Copy out every item below, changing each "pie chart" to "circle graph" and keeping everything else the same.

▶ **Listed entries**

# # #

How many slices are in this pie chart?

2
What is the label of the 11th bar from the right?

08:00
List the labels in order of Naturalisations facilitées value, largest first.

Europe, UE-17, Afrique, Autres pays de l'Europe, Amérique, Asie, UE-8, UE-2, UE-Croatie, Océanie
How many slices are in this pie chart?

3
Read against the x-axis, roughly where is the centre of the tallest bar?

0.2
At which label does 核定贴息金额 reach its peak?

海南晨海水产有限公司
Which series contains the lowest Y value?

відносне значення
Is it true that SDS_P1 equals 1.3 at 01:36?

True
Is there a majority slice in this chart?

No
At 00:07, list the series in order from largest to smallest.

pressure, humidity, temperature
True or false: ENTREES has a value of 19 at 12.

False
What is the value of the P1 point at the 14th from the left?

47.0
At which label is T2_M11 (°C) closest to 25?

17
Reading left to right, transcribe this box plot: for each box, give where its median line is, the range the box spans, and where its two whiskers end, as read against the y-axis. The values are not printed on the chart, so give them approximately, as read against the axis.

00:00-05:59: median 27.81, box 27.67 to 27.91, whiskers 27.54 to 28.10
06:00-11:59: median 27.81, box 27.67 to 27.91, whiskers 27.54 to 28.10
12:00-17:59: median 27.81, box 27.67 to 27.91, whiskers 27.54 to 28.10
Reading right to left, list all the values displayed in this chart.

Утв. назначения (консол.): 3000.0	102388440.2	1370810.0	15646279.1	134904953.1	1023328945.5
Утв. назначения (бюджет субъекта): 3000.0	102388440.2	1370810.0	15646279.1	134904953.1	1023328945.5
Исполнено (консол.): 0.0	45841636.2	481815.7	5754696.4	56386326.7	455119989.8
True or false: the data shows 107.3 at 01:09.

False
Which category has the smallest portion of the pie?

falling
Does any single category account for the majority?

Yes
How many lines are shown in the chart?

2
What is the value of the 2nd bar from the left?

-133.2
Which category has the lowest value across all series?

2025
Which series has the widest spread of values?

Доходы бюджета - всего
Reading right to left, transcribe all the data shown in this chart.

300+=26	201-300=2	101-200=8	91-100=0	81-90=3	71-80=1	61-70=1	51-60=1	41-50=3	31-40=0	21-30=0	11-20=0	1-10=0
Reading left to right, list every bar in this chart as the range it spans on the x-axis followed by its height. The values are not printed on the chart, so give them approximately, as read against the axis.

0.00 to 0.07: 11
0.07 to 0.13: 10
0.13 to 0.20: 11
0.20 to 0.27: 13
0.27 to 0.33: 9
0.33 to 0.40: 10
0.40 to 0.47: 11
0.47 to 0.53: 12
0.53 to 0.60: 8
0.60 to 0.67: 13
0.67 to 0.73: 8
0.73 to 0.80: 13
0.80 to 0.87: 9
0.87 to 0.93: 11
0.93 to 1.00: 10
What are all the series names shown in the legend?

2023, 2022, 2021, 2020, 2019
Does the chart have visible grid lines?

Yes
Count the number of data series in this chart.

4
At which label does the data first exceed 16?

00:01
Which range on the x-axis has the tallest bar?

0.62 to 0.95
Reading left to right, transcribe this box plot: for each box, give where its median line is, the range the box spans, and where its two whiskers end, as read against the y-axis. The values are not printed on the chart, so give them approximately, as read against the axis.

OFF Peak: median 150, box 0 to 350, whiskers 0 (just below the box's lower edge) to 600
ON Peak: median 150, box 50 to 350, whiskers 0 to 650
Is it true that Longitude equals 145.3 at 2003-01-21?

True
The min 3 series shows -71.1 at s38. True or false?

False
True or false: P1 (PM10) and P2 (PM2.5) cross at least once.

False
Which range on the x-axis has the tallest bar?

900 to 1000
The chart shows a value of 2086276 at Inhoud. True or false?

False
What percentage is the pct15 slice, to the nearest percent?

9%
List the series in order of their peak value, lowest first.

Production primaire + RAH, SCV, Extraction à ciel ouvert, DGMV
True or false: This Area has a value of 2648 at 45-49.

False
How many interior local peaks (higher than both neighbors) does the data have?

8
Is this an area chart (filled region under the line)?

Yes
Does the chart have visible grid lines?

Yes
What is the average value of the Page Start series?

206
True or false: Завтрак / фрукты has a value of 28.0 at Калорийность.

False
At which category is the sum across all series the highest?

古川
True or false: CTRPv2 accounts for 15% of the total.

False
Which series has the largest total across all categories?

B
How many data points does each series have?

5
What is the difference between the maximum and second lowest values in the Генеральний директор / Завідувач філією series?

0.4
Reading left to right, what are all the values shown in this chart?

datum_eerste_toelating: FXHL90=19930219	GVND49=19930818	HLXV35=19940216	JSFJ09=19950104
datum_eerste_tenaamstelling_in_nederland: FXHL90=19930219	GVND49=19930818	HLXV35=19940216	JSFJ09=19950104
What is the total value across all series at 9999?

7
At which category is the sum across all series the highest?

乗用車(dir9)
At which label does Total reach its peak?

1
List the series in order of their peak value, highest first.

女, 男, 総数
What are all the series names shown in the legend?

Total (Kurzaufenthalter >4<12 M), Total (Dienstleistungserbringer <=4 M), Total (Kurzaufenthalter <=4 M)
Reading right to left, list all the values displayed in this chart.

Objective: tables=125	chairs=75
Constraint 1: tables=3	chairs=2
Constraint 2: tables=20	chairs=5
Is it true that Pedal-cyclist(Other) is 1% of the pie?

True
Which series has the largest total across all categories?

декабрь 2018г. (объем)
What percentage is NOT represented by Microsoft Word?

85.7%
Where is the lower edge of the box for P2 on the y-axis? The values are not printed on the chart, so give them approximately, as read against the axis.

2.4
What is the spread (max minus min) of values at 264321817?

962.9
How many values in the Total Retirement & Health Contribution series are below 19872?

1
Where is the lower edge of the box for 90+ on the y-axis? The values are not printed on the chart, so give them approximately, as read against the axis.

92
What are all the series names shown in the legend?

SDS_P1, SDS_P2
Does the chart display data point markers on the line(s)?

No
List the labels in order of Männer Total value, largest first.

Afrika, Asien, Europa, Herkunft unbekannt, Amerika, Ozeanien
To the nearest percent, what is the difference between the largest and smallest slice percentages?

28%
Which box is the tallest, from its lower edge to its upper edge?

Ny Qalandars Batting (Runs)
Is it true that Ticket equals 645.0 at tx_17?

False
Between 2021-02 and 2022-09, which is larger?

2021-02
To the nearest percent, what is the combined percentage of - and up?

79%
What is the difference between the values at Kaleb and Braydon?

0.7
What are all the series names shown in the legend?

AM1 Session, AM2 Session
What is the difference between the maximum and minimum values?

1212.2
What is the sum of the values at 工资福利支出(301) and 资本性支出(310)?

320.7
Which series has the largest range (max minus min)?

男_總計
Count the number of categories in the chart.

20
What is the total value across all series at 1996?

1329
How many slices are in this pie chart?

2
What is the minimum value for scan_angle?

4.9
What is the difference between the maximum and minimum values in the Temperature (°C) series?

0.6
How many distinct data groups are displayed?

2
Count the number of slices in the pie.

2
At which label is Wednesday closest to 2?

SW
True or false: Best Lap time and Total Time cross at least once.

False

# # #

▶ **Answer to the exercise**
How many slices are in this circle graph?

2
What is the label of the 11th bar from the right?

08:00
List the labels in order of Naturalisations facilitées value, largest first.

Europe, UE-17, Afrique, Autres pays de l'Europe, Amérique, Asie, UE-8, UE-2, UE-Croatie, Océanie
How many slices are in this circle graph?

3
Read against the x-axis, roughly where is the centre of the tallest bar?

0.2
At which label does 核定贴息金额 reach its peak?

海南晨海水产有限公司
Which series contains the lowest Y value?

відносне значення
Is it true that SDS_P1 equals 1.3 at 01:36?

True
Is there a majority slice in this chart?

No
At 00:07, list the series in order from largest to smallest.

pressure, humidity, temperature
True or false: ENTREES has a value of 19 at 12.

False
What is the value of the P1 point at the 14th from the left?

47.0
At which label is T2_M11 (°C) closest to 25?

17
Reading left to right, transcribe this box plot: for each box, give where its median line is, the range the box spans, and where its two whiskers end, as read against the y-axis. The values are not printed on the chart, so give them approximately, as read against the axis.

00:00-05:59: median 27.81, box 27.67 to 27.91, whiskers 27.54 to 28.10
06:00-11:59: median 27.81, box 27.67 to 27.91, whiskers 27.54 to 28.10
12:00-17:59: median 27.81, box 27.67 to 27.91, whiskers 27.54 to 28.10
Reading right to left, list all the values displayed in this chart.

Утв. назначения (консол.): 3000.0	102388440.2	1370810.0	15646279.1	134904953.1	1023328945.5
Утв. назначения (бюджет субъекта): 3000.0	102388440.2	1370810.0	15646279.1	134904953.1	1023328945.5
Исполнено (консол.): 0.0	45841636.2	481815.7	5754696.4	56386326.7	455119989.8
True or false: the data shows 107.3 at 01:09.

False
Which category has the smallest portion of the pie?

falling
Does any single category account for the majority?

Yes
How many lines are shown in the chart?

2
What is the value of the 2nd bar from the left?

-133.2
Which category has the lowest value across all series?

2025
Which series has the widest spread of values?

Доходы бюджета - всего
Reading right to left, transcribe all the data shown in this chart.

300+=26	201-300=2	101-200=8	91-100=0	81-90=3	71-80=1	61-70=1	51-60=1	41-50=3	31-40=0	21-30=0	11-20=0	1-10=0
Reading left to right, list every bar in this chart as the range it spans on the x-axis followed by its height. The values are not printed on the chart, so give them approximately, as read against the axis.

0.00 to 0.07: 11
0.07 to 0.13: 10
0.13 to 0.20: 11
0.20 to 0.27: 13
0.27 to 0.33: 9
0.33 to 0.40: 10
0.40 to 0.47: 11
0.47 to 0.53: 12
0.53 to 0.60: 8
0.60 to 0.67: 13
0.67 to 0.73: 8
0.73 to 0.80: 13
0.80 to 0.87: 9
0.87 to 0.93: 11
0.93 to 1.00: 10
What are all the series names shown in the legend?

2023, 2022, 2021, 2020, 2019
Does the chart have visible grid lines?

Yes
Count the number of data series in this chart.

4
At which label does the data first exceed 16?

00:01
Which range on the x-axis has the tallest bar?

0.62 to 0.95
Reading left to right, transcribe this box plot: for each box, give where its median line is, the range the box spans, and where its two whiskers end, as read against the y-axis. The values are not printed on the chart, so give them approximately, as read against the axis.

OFF Peak: median 150, box 0 to 350, whiskers 0 (just below the box's lower edge) to 600
ON Peak: median 150, box 50 to 350, whiskers 0 to 650
Is it true that Longitude equals 145.3 at 2003-01-21?

True
The min 3 series shows -71.1 at s38. True or false?

False
True or false: P1 (PM10) and P2 (PM2.5) cross at least once.

False
Which range on the x-axis has the tallest bar?

900 to 1000
The chart shows a value of 2086276 at Inhoud. True or false?

False
What percentage is the pct15 slice, to the nearest percent?

9%
List the series in order of their peak value, lowest first.

Production primaire + RAH, SCV, Extraction à ciel ouvert, DGMV
True or false: This Area has a value of 2648 at 45-49.

False
How many interior local peaks (higher than both neighbors) does the data have?

8
Is this an area chart (filled region under the line)?

Yes
Does the chart have visible grid lines?

Yes
What is the average value of the Page Start series?

206
True or false: Завтрак / фрукты has a value of 28.0 at Калорийность.

False
At which category is the sum across all series the highest?

古川
True or false: CTRPv2 accounts for 15% of the total.

False
Which series has the largest total across all categories?

B
How many data points does each series have?

5
What is the difference between the maximum and second lowest values in the Генеральний директор / Завідувач філією series?

0.4
Reading left to right, what are all the values shown in this chart?

datum_eerste_toelating: FXHL90=19930219	GVND49=19930818	HLXV35=19940216	JSFJ09=19950104
datum_eerste_tenaamstelling_in_nederland: FXHL90=19930219	GVND49=19930818	HLXV35=19940216	JSFJ09=19950104
What is the total value across all series at 9999?

7
At which category is the sum across all series the highest?

乗用車(dir9)
At which label does Total reach its peak?

1
List the series in order of their peak value, highest first.

女, 男, 総数
What are all the series names shown in the legend?

Total (Kurzaufenthalter >4<12 M), Total (Dienstleistungserbringer <=4 M), Total (Kurzaufenthalter <=4 M)
Reading right to left, list all the values displayed in this chart.

Objective: tables=125	chairs=75
Constraint 1: tables=3	chairs=2
Constraint 2: tables=20	chairs=5
Is it true that Pedal-cyclist(Other) is 1% of the pie?

True
Which series has the largest total across all categories?

декабрь 2018г. (объем)
What percentage is NOT represented by Microsoft Word?

85.7%
Where is the lower edge of the box for P2 on the y-axis? The values are not printed on the chart, so give them approximately, as read against the axis.

2.4
What is the spread (max minus min) of values at 264321817?

962.9
How many values in the Total Retirement & Health Contribution series are below 19872?

1
Where is the lower edge of the box for 90+ on the y-axis? The values are not printed on the chart, so give them approximately, as read against the axis.

92
What are all the series names shown in the legend?

SDS_P1, SDS_P2
Does the chart display data point markers on the line(s)?

No
List the labels in order of Männer Total value, largest first.

Afrika, Asien, Europa, Herkunft unbekannt, Amerika, Ozeanien
To the nearest percent, what is the difference between the largest and smallest slice percentages?

28%
Which box is the tallest, from its lower edge to its upper edge?

Ny Qalandars Batting (Runs)
Is it true that Ticket equals 645.0 at tx_17?

False
Between 2021-02 and 2022-09, which is larger?

2021-02
To the nearest percent, what is the combined percentage of - and up?

79%
What is the difference between the values at Kaleb and Braydon?

0.7
What are all the series names shown in the legend?

AM1 Session, AM2 Session
What is the difference between the maximum and minimum values?

1212.2
What is the sum of the values at 工资福利支出(301) and 资本性支出(310)?

320.7
Which series has the largest range (max minus min)?

男_總計
Count the number of categories in the chart.

20
What is the total value across all series at 1996?

1329
How many slices are in this circle graph?

2
What is the minimum value for scan_angle?

4.9
What is the difference between the maximum and minimum values in the Temperature (°C) series?

0.6
How many distinct data groups are displayed?

2
Count the number of slices in the pie.

2
At which label is Wednesday closest to 2?

SW
True or false: Best Lap time and Total Time cross at least once.

False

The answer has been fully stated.